Safwan Bano Kepala Dinas Komunikasi dan Informatika, menyatakan bahwa proses pemeriksaan internal terhadap dua aparatur sipil negara (ASN) yang terlibat telah rampung.
“Sudah dilakukan pemeriksaan dan berita acaranya sudah ada. Saat ini tinggal menunggu pembahasan di Tim Majelis Penjatuhan Hukuman,” kata Safwan Bano Kepala Dinas Kominfo Jumat, (13/6/2025).
Ia memastikan keputusan soal sanksi disipliner akan keluar dalam waktu dekat. “Mungkin minggu depan hasilnya sudah ada. Kita tunggu saja hasil dari majelis,” ujarnya, menandaskan sikap tegas pemerintah daerah.
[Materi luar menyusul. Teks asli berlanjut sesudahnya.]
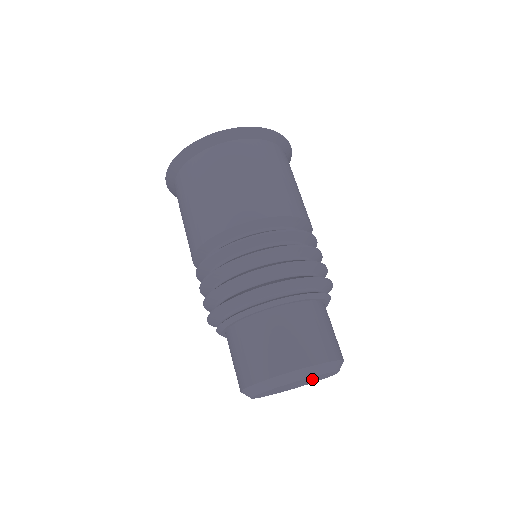
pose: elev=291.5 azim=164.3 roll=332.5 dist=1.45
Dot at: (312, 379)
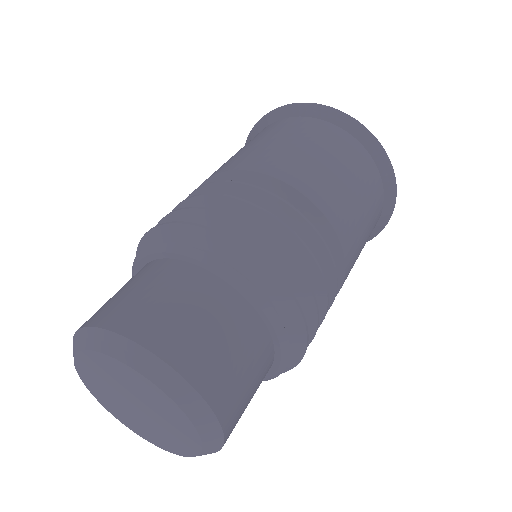
Dot at: (158, 410)
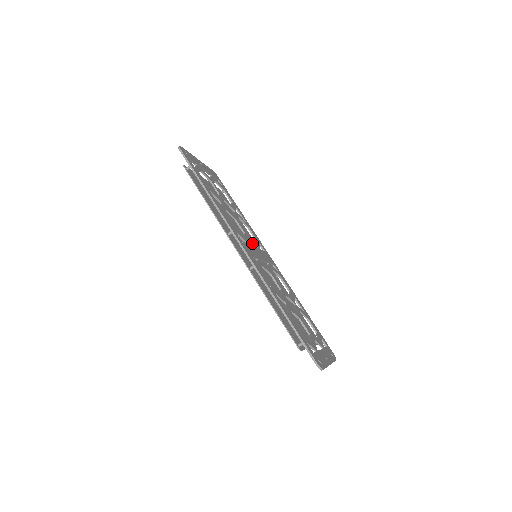
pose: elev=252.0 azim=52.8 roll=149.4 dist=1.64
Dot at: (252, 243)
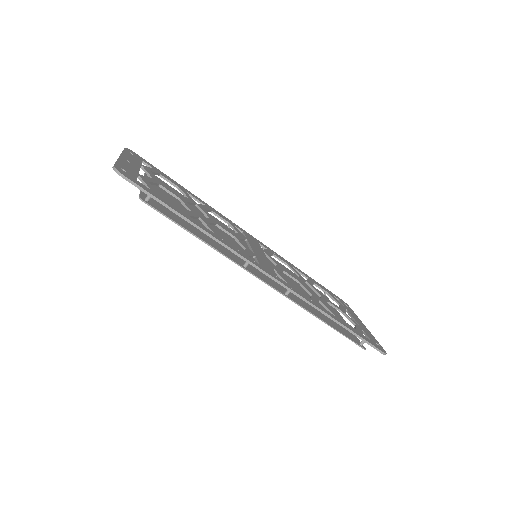
Dot at: (241, 240)
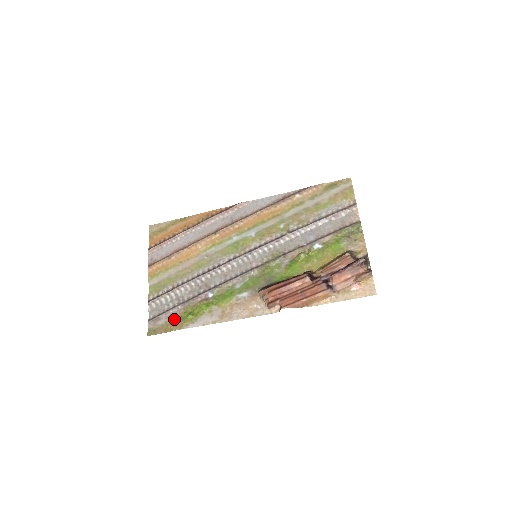
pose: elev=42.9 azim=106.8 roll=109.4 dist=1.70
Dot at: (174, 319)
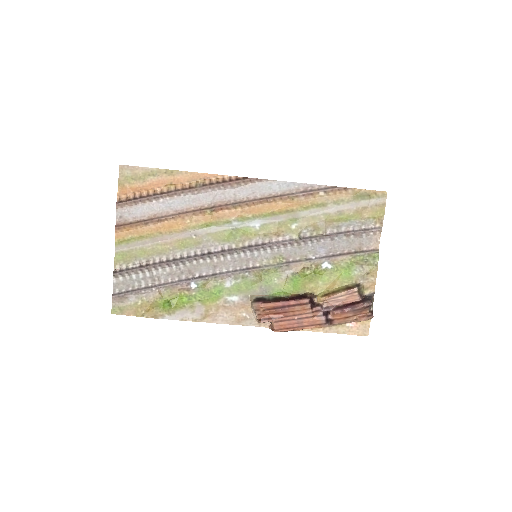
Dot at: (146, 302)
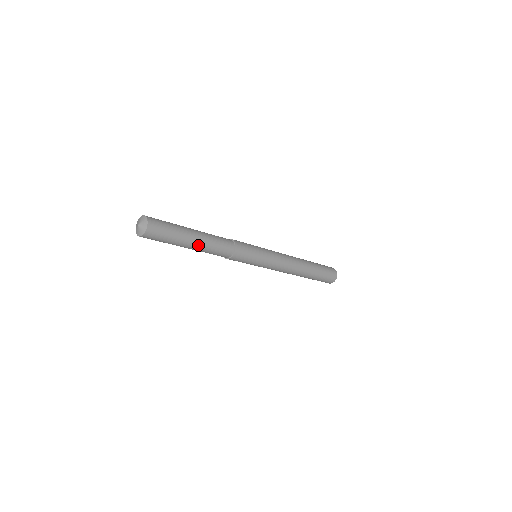
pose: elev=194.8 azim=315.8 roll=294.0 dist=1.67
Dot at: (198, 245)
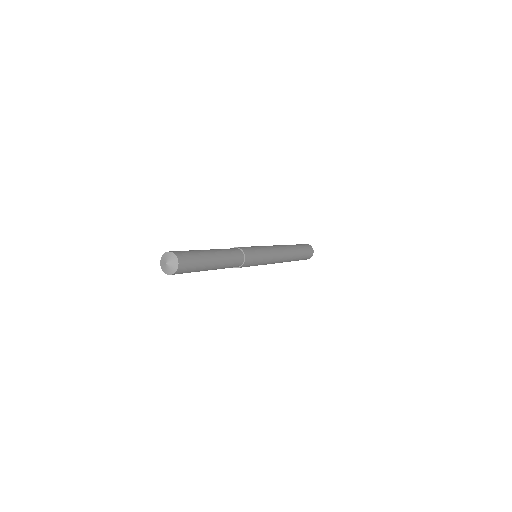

Kasus ini mencuat setelah seorang ASN perempuan berinisial N, yang menjabat sebagai Kepala Subbagian Umum dan Kepegawaian di Dinsos Kabupaten Gorontalo, melaporkan rekannya, Z.H., Kasubag Keuangan di instansi yang sama, atas dugaan ancaman fisik dan ujaran bernada rasis.
Dalam laporannya, N menyebut Z.H. mengeluarkan kata-kata kasar saat bersitegang di kantor pada 3 Juni 2025.
Ucapan itu tak hanya bernada ancaman, tapi juga menyasar identitas etnisnya sebagai keturunan Bugis.
“Kita mo kase kaluar taripang nga, cuma suku pendatang bikin-bikin diri,” ujar N menirukan ucapan yang diterimanya.